BC Election Act Challenge goes to Supreme Court of Canada

On June 22, 2015, FIPA filed an Application for Leave to appeal the judgment of the Court of Appeal for British Columbia on our Election Act challenge.

voting keith Ivey copyThe BC Election Act makes something as simple as putting a handwritten sign in your window during the election period without registering with the authorities an offense, which could result in a year in jail and a $10,000 fine. FIPA submitted that the restrictions on 3rd party election advertising and the registration requirements for 3rd party election advertisers in the BC Election Act are an unjustified violation of the right to free expression guaranteed by section 2(b) of the Charter.  We sought to change the legislation so that anyone with expenditures below $500 is exempted from s. 239 of the Election Act, as they are under other Canadian election laws.

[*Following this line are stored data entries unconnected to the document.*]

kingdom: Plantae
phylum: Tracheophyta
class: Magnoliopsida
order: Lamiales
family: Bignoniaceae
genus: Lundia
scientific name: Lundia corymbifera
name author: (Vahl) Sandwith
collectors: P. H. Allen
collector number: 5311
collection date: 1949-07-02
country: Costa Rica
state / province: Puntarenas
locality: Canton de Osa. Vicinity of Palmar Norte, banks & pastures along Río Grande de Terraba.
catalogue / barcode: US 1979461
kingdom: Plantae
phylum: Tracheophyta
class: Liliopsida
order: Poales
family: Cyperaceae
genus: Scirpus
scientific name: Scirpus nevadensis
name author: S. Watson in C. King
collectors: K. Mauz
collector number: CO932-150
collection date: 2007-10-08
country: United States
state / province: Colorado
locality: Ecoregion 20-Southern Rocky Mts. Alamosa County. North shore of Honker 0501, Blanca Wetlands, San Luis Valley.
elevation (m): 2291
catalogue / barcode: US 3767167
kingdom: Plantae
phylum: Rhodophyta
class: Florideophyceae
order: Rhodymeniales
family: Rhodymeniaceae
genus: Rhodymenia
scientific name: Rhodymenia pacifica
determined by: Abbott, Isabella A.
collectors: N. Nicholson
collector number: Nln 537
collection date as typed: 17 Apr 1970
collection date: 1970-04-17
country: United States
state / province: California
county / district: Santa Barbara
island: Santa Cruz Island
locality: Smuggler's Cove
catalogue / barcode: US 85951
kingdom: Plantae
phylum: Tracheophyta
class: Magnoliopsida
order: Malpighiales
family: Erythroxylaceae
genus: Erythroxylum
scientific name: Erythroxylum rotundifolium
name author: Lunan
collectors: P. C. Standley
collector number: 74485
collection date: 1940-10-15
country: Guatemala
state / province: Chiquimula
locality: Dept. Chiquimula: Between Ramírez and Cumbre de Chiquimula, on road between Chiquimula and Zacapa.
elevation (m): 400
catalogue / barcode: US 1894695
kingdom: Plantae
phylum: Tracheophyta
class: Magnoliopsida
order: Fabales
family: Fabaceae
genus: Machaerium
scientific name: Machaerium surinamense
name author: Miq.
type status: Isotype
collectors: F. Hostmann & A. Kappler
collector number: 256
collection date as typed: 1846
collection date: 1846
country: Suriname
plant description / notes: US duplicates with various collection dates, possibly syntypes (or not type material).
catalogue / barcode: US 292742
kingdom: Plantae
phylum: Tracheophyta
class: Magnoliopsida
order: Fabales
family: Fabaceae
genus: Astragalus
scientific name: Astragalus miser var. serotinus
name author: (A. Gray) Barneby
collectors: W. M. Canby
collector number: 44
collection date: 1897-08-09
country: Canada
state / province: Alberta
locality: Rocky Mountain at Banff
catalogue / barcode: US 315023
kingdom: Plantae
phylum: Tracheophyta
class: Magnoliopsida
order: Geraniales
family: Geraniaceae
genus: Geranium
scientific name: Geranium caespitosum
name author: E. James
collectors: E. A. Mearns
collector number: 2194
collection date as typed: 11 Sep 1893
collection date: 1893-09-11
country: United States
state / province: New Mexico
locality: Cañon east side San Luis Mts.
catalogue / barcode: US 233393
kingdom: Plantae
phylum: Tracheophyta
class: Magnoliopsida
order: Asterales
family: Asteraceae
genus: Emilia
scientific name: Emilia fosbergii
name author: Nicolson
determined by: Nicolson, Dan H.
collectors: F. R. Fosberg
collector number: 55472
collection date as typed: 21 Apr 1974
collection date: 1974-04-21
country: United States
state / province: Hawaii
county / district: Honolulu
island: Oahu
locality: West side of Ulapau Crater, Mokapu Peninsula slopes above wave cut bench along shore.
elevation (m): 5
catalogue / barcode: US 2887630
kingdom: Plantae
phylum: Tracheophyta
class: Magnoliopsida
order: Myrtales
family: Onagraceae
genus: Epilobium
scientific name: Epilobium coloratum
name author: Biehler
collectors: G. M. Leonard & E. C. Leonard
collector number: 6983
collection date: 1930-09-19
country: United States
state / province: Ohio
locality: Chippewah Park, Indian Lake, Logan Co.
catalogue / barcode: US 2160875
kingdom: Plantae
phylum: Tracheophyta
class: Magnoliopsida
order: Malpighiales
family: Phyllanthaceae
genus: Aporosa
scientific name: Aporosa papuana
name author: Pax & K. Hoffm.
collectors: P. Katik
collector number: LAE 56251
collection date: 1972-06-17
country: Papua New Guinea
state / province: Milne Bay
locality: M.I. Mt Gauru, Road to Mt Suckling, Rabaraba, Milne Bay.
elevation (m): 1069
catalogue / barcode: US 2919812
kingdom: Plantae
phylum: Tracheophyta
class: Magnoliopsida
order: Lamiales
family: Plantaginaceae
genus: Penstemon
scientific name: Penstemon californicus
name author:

Last year, a BC Supreme Court judge ruled that although these third party spending provisions did violate the right to freedom of expression under the Charter of Rights and Freedoms, and the violation was not ‘trivial or insubstantial’ as claimed by the government, it could be justified under section 1 of the Charter. FIPA took the case to the BC Court of Appeal. In 2015, the BC Court of Appeal issued a 2-1 ruling upholding the BC Supreme Court’s decision. The Application for Leave at the Supreme Court of Canada is the next step in the process. FIPA would like to thank lawyers Sean Hern and Alison Latimer of Farris Vaughan for their extensive pro bono work on this case.